Dimanche 17 janvier 2021
Notre drame, nos drames !
« Notre désert culturel est infini, il est cette Algérie intime même : les libraires se meurent, vaincus, livrés à eux-mêmes, comme moi, au fond du trou !
Figure-toi qu’aucun livre de bons faits n’a pu traverser la Méditerranée depuis 2017! Le confinement commencé en 2020 n’y presque pour rien, crois-moi. Car, c’est toujours pareil chez nous, la culture est la cinquième roue de charrette d’un système à bout de souffle.
C’est hallucinant comment (Takachouf) l’austérité frappe déjà à nos portes et à nos poches, alors qu’elle épargne ceux qui ont mis à bas notre Algérie! » Voilà un tout petit témoignage de l’un de nos libraires, transmis à son ami, qui le reposte, affligé sur les réseaux sociaux.

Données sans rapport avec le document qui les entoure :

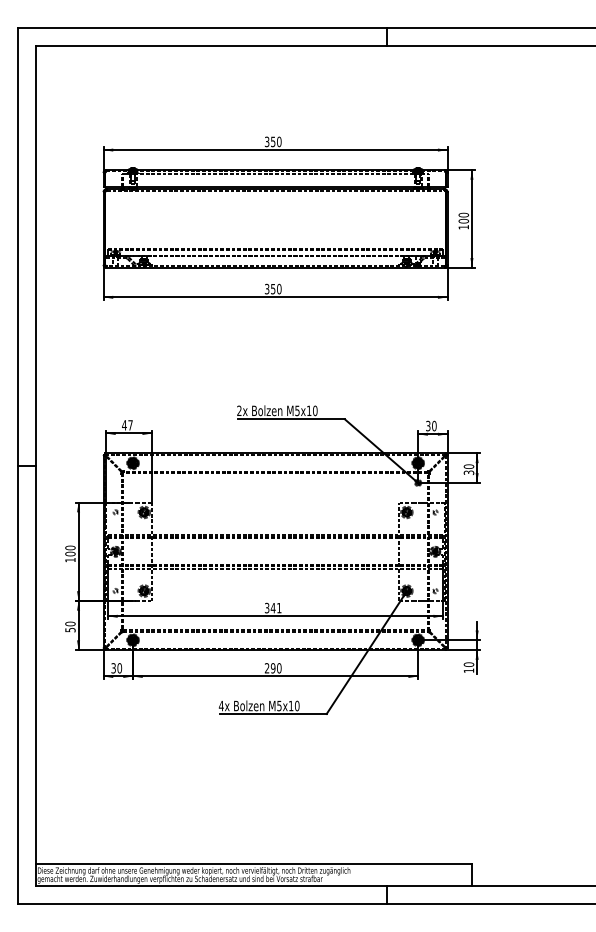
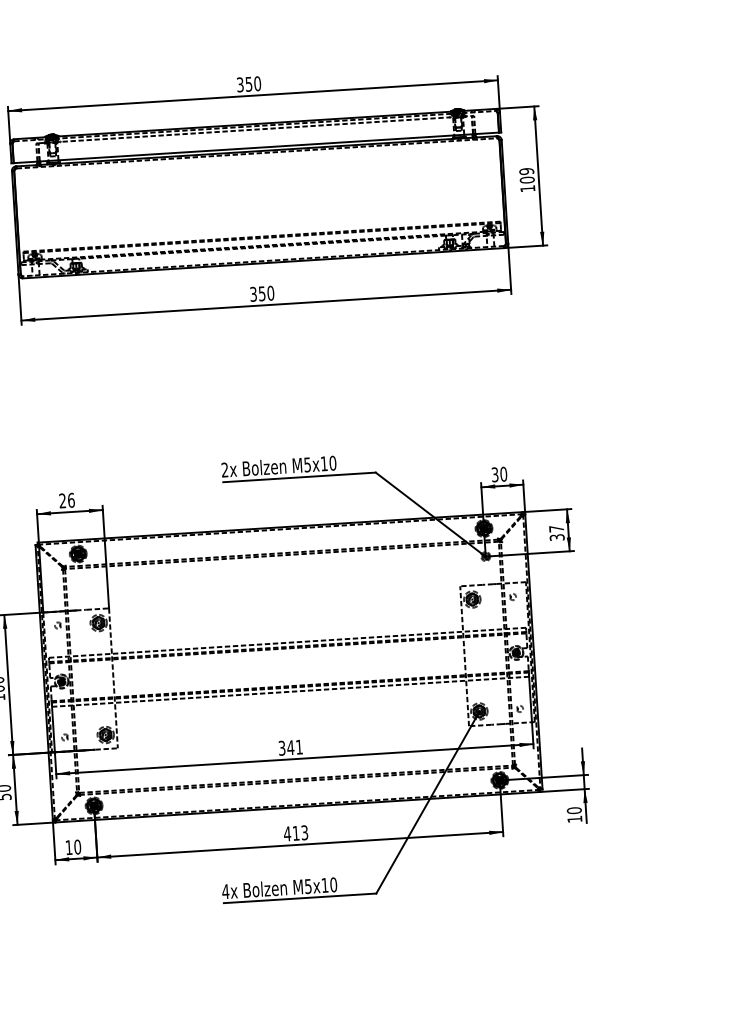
text: (463, 215) -> (526, 171), 100 -> 109
text: (127, 425) -> (67, 500), 47 -> 26
text: (468, 466) -> (555, 528), 30 -> 37
text: (113, 668) -> (68, 847), 30 -> 10
text: (272, 668) -> (295, 833), 290 -> 413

L’internaute écrit alors, en commentant avec amertume cet aveu sorti des tripes de son copain, féru de la culture : « C’est l’avis d’un homme du métier, las, dégoûté, assis dans la pénombre de son espace pratiquement vide, sinon vidé, en agonie, en train d’attendre en vain une étincelle d’espoir dans un ciel gris ! Un être pris de désespoir, soulageant avec des mots une déchirure béante. Une déchirure à l’image d’un désastre, d’une ruine. »
Tout est résumé dans un simple commentaire, un tantinet poétique, sur le drame qui pèse sur nos têtes en Algérie. Un pays où le livre n’a plus aucun poids dans l’espace public, où les journaux s’effacent de plus en plus de la scène, où les artistes s’éteignent marginalisés, et où les rares lecteurs et acteurs culturels qui se trouvent sur le terrain perdent espoir face à la rareté des espaces d’échanges, de bibliothèques, de librairies, ou de livres tout court.
Un simple retour sur les statistiques renseigne sur le fossé que l’on creuse dans l’esprit de notre société, pour lui faire subir à son corps défendant, le rituel dogmatique du « système d’abrutigentsia ». En 2016 par exemple, le budget de la culture est estimé à moins de 16 milliards de dinars (environ 300 millions de dollars), alors que celui de la défense nationale, pour la même année est de l’ordre de 1 118 milliards de dinars (soit 10 milliards de dollars)!
En termes clairs, le quart du budget de fonctionnement de l’Etat est affecté à l’achat des armements et des munitions de guerre. Or, peut-on mieux défendre son pays sans l’arme de la culture? Peut-on édifier un pays développé et moderne, sans l’apport de la culture?
Peut-on éduquer sa société, sans la lecture, la culture, l’école et l’université? Questions qui restent, paraît-il, à reposer éternellement, dans un pays en perte de repères!